START Data shown

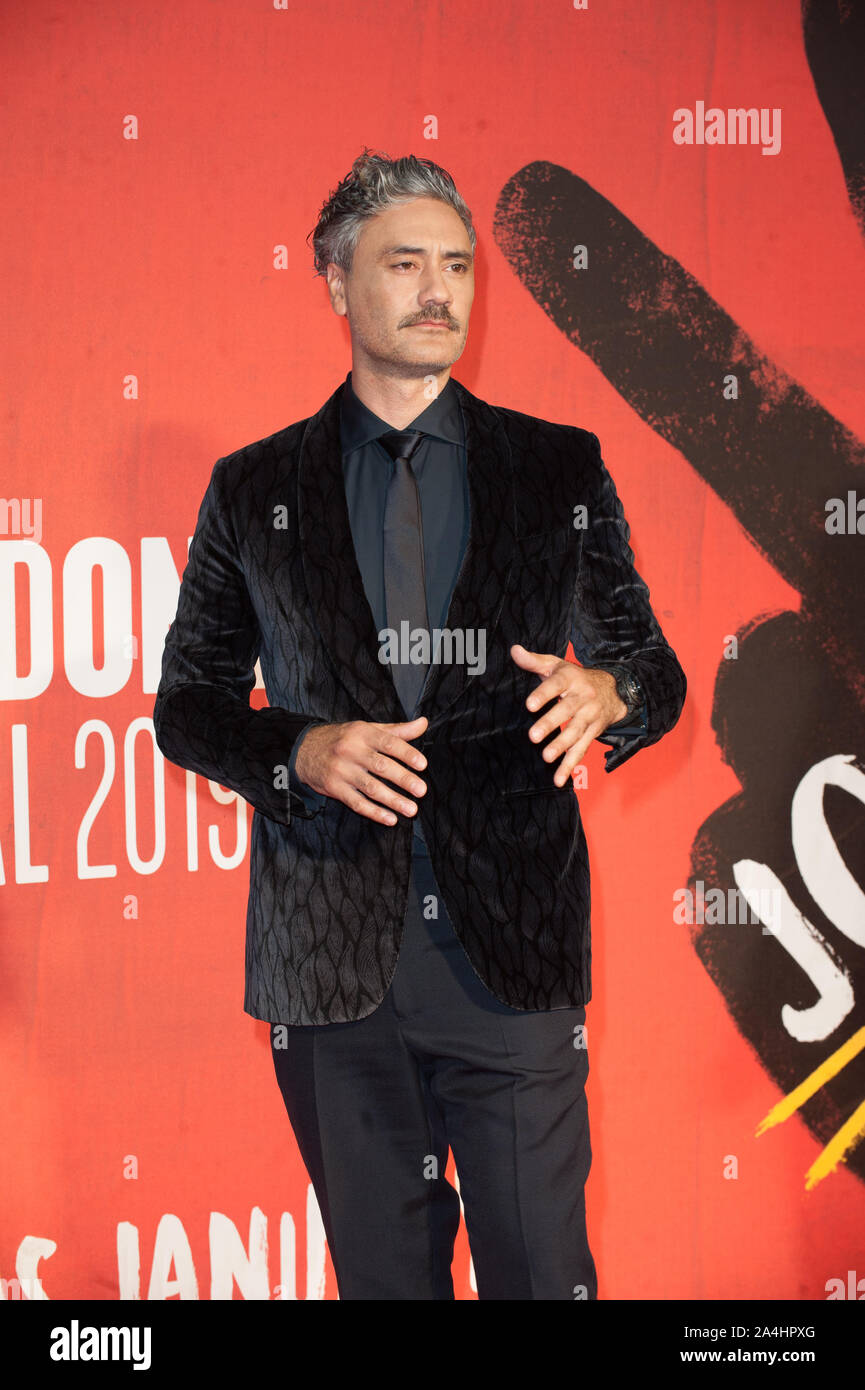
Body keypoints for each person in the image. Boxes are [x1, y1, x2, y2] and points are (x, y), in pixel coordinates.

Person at [153, 148, 687, 1300]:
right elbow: (186, 705)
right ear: (339, 284)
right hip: (332, 965)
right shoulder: (253, 490)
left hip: (508, 960)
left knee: (543, 1275)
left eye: (457, 265)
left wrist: (611, 694)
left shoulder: (557, 469)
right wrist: (297, 748)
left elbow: (654, 667)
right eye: (406, 263)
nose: (440, 289)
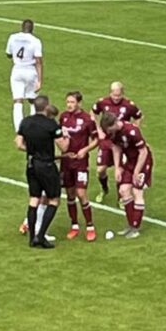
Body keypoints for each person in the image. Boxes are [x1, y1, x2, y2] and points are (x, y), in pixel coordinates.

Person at [15, 95, 70, 249]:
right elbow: (64, 147)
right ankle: (41, 236)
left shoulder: (25, 122)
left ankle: (32, 237)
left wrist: (32, 150)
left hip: (31, 164)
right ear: (46, 107)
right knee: (54, 199)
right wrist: (65, 136)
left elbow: (19, 144)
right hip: (46, 165)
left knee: (34, 199)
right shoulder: (51, 124)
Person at [100, 112, 152, 239]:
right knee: (123, 191)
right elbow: (116, 148)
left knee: (137, 191)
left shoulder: (132, 131)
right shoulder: (114, 133)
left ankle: (135, 227)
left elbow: (143, 152)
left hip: (143, 162)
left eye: (109, 129)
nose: (109, 133)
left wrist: (137, 172)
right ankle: (130, 225)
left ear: (114, 123)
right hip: (130, 162)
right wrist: (118, 167)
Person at [90, 82, 142, 204]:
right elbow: (93, 112)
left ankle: (121, 197)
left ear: (122, 93)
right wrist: (98, 130)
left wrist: (133, 130)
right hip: (107, 141)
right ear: (110, 93)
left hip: (122, 143)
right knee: (100, 170)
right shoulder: (103, 102)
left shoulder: (129, 105)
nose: (116, 98)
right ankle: (104, 189)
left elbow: (139, 116)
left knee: (120, 170)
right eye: (114, 95)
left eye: (118, 95)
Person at [59, 91, 98, 241]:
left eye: (72, 102)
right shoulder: (63, 117)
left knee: (81, 193)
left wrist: (85, 150)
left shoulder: (88, 120)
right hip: (66, 162)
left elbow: (96, 140)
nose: (69, 105)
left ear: (79, 103)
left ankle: (90, 226)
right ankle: (74, 225)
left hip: (81, 162)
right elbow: (58, 136)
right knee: (70, 194)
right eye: (67, 102)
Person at [6, 19, 43, 131]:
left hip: (17, 69)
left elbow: (8, 54)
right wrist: (40, 80)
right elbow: (38, 61)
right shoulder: (35, 41)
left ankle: (19, 129)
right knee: (32, 100)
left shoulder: (12, 37)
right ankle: (33, 126)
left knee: (18, 100)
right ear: (32, 29)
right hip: (30, 70)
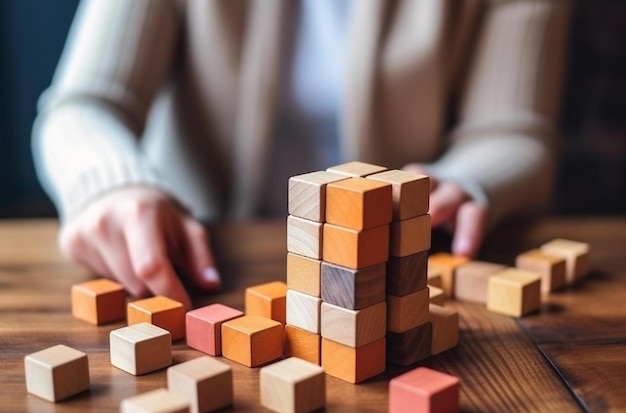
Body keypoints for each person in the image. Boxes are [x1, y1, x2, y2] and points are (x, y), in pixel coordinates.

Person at [32, 0, 571, 310]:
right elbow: (83, 107)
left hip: (396, 274)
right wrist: (113, 182)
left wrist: (464, 179)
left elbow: (513, 130)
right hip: (201, 265)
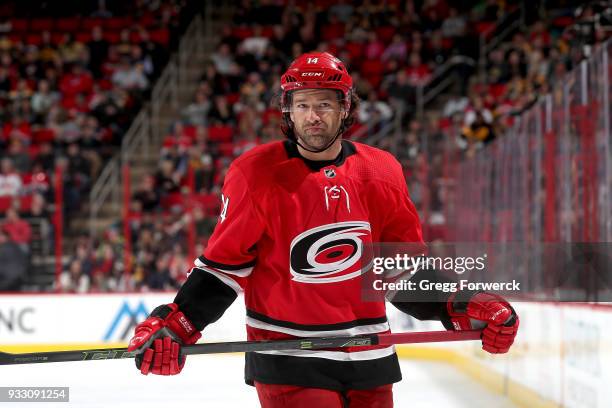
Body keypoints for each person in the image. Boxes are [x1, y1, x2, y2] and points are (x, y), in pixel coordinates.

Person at [128, 52, 519, 407]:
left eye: (324, 105)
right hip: (288, 354)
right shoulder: (254, 174)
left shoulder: (381, 171)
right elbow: (223, 270)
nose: (313, 116)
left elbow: (399, 271)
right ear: (289, 112)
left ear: (345, 109)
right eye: (303, 105)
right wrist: (177, 321)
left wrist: (457, 303)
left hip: (370, 354)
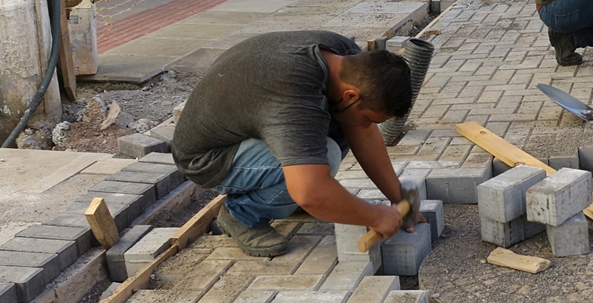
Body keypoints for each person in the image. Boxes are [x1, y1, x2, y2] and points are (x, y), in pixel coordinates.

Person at [172, 31, 414, 257]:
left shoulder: (347, 59)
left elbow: (364, 136)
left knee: (343, 121)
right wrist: (375, 216)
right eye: (369, 119)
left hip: (247, 124)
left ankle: (284, 195)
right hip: (210, 157)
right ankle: (241, 214)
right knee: (324, 157)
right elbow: (310, 192)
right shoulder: (295, 96)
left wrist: (398, 198)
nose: (366, 126)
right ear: (351, 95)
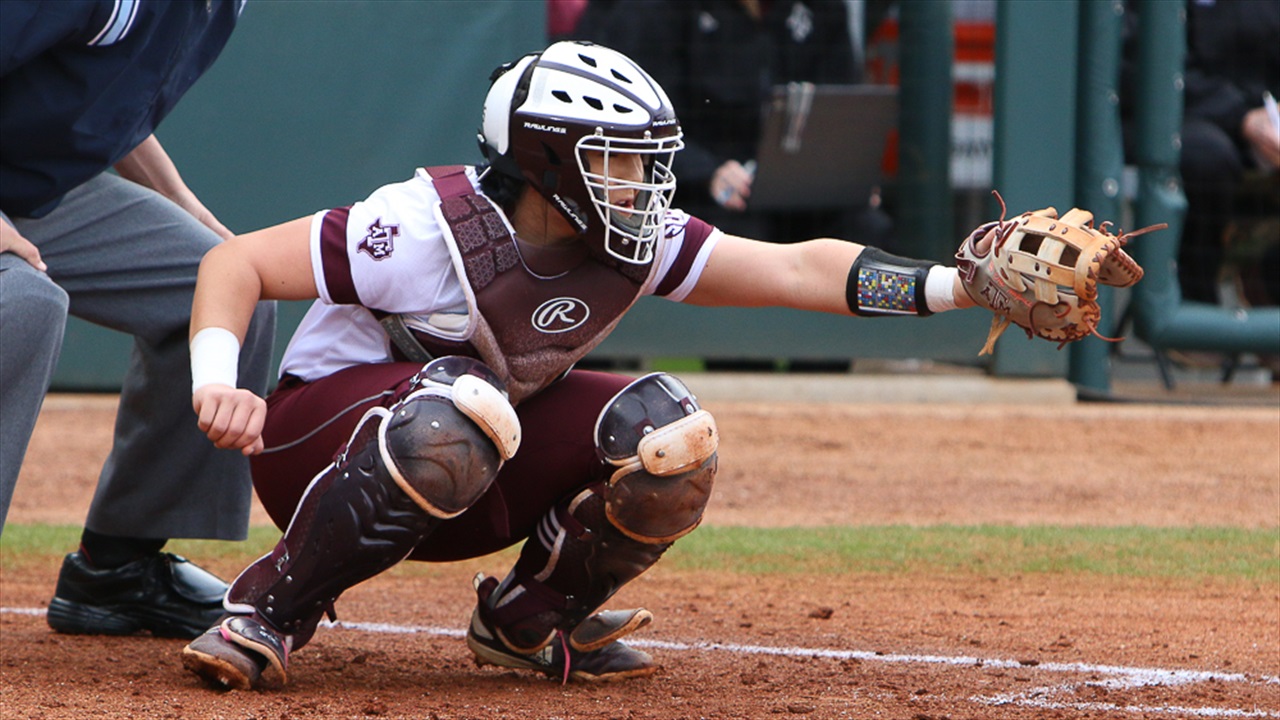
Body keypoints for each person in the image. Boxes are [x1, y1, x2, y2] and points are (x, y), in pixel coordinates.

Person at [178, 40, 976, 691]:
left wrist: (954, 286)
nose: (646, 185)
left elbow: (798, 270)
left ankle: (527, 620)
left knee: (670, 434)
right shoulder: (424, 227)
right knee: (464, 400)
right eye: (622, 162)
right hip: (309, 453)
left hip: (468, 466)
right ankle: (266, 613)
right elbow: (235, 263)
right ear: (550, 162)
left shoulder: (637, 236)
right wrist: (217, 381)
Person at [0, 0, 277, 640]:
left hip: (32, 194)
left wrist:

END Data shown

• [Exercise] After removing the pictures, repeat the remaining records exactly.

• [Reply to the exercise]
Body keypoints for each person in the image. Boxes are [x1, y1, x2, y2] and points are (x, y), in pixel coordinates.

Person at [153, 148, 687, 1300]:
right elbow: (186, 705)
right ear: (339, 284)
right hip: (332, 965)
right shoulder: (253, 490)
left hip: (508, 960)
left knee: (543, 1275)
left eye: (457, 265)
left wrist: (611, 694)
left shoulder: (557, 469)
right wrist: (297, 748)
left elbow: (654, 667)
right eye: (406, 263)
nose: (440, 289)
Body keypoints for each person in the image. Boxes are [x1, y1, x2, y2] and points are (x, y), in pixel coordinates.

Person at [15, 95, 70, 249]:
right elbow: (64, 147)
right ankle: (41, 236)
left shoulder: (25, 122)
left ankle: (32, 237)
left wrist: (32, 150)
left hip: (31, 164)
right ear: (46, 107)
right knee: (54, 199)
right wrist: (65, 136)
left elbow: (19, 144)
right hip: (46, 165)
left knee: (34, 199)
right shoulder: (51, 124)
Person at [100, 112, 152, 239]:
right knee: (123, 191)
right elbow: (116, 148)
left knee: (137, 191)
left shoulder: (132, 131)
right shoulder: (114, 133)
left ankle: (135, 227)
left elbow: (143, 152)
left hip: (143, 162)
left eye: (109, 129)
nose: (109, 133)
left wrist: (137, 172)
right ankle: (130, 225)
left ear: (114, 123)
right hip: (130, 162)
right wrist: (118, 167)
Person at [90, 82, 142, 204]:
right elbow: (93, 112)
left ankle: (121, 197)
left ear: (122, 93)
right wrist: (98, 130)
left wrist: (133, 130)
right hip: (107, 141)
right ear: (110, 93)
left hip: (122, 143)
right knee: (100, 170)
right shoulder: (103, 102)
left shoulder: (129, 105)
nose: (116, 98)
right ankle: (104, 189)
left elbow: (139, 116)
left knee: (120, 170)
right eye: (114, 95)
left eye: (118, 95)
Person at [59, 91, 98, 241]:
left eye: (72, 102)
right shoulder: (63, 117)
left knee: (81, 193)
left wrist: (85, 150)
left shoulder: (88, 120)
right hip: (66, 162)
left elbow: (96, 140)
nose: (69, 105)
left ear: (79, 103)
left ankle: (90, 226)
right ankle: (74, 225)
left hip: (81, 162)
right elbow: (58, 136)
right knee: (70, 194)
right eye: (67, 102)
Person at [6, 19, 43, 131]:
left hip: (17, 69)
left elbow: (8, 54)
right wrist: (40, 80)
right elbow: (38, 61)
right shoulder: (35, 41)
left ankle: (19, 129)
right knee: (32, 100)
left shoulder: (12, 37)
right ankle: (33, 126)
left knee: (18, 100)
right ear: (32, 29)
right hip: (30, 70)
Body keypoints for each person in the image. Boxes are [x1, y1, x2, y2] and points are (x, y), in pixel coordinates.

Person at [32, 0, 571, 310]:
right elbow: (83, 107)
left hip: (396, 274)
right wrist: (113, 182)
left wrist: (464, 179)
left elbow: (513, 130)
right hip: (201, 265)
Body keypoints for each person in the image. Boxes are [x1, y1, x2, y2] and points are (x, y), in pixel coordinates.

Person at [128, 52, 519, 407]:
left eye: (324, 105)
right hip: (288, 354)
right shoulder: (254, 174)
left shoulder: (381, 171)
right elbow: (223, 270)
nose: (313, 116)
left elbow: (399, 271)
right ear: (289, 112)
left ear: (345, 109)
right eye: (303, 105)
right wrist: (177, 321)
left wrist: (457, 303)
left hip: (370, 354)
Body keypoints for each person in the image. Boxes are [x1, y1, x2, y2] and points are (x, y), in pixel coordinates.

Person at [172, 31, 414, 257]:
left shoulder: (347, 59)
left elbow: (364, 136)
left knee: (343, 121)
right wrist: (375, 216)
right eye: (369, 119)
left hip: (247, 124)
left ankle: (284, 195)
right hip: (210, 157)
right ankle: (241, 214)
right knee: (324, 157)
right elbow: (310, 192)
right shoulder: (295, 96)
left wrist: (398, 198)
nose: (366, 126)
right ear: (351, 95)
Body keypoints for each person in the image. Boxes are [x1, y1, x2, y2] and points are (x, y), in pixel coordinates.

Person at [178, 40, 976, 691]:
left wrist: (954, 286)
nose: (646, 185)
left elbow: (798, 270)
left ankle: (527, 620)
left knee: (670, 434)
right shoulder: (424, 227)
right knee: (464, 400)
right eye: (622, 162)
right hip: (309, 453)
left hip: (468, 466)
right ankle: (266, 613)
right elbow: (235, 263)
right ear: (550, 162)
left shoulder: (637, 236)
right wrist: (217, 381)
Person at [0, 0, 277, 640]:
left hip: (32, 194)
left wrist:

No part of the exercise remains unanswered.